**DESCRIPTION DE L'EXERCICE:**
Recopiez toutes les lignes ci-dessous en remplaçant « country » par « nation », sans rien modifier d'autre. N'incluez pas les images dans votre réponse.

**LIGNES À TRAITER:**
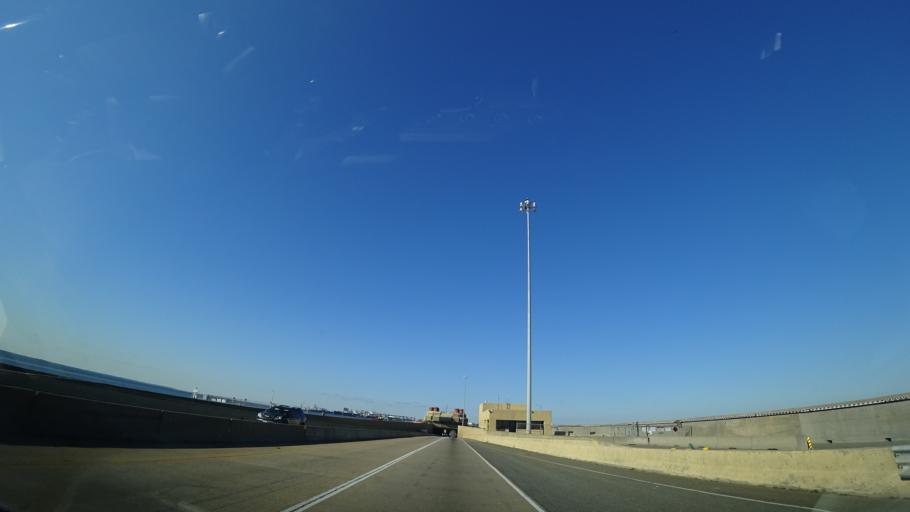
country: US
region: Virginia
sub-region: City of Newport News
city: Newport News
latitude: 36.9444
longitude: -76.4034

**RÉPONSE:**
nation: US
region: Virginia
sub-region: City of Newport News
city: Newport News
latitude: 36.9444
longitude: -76.4034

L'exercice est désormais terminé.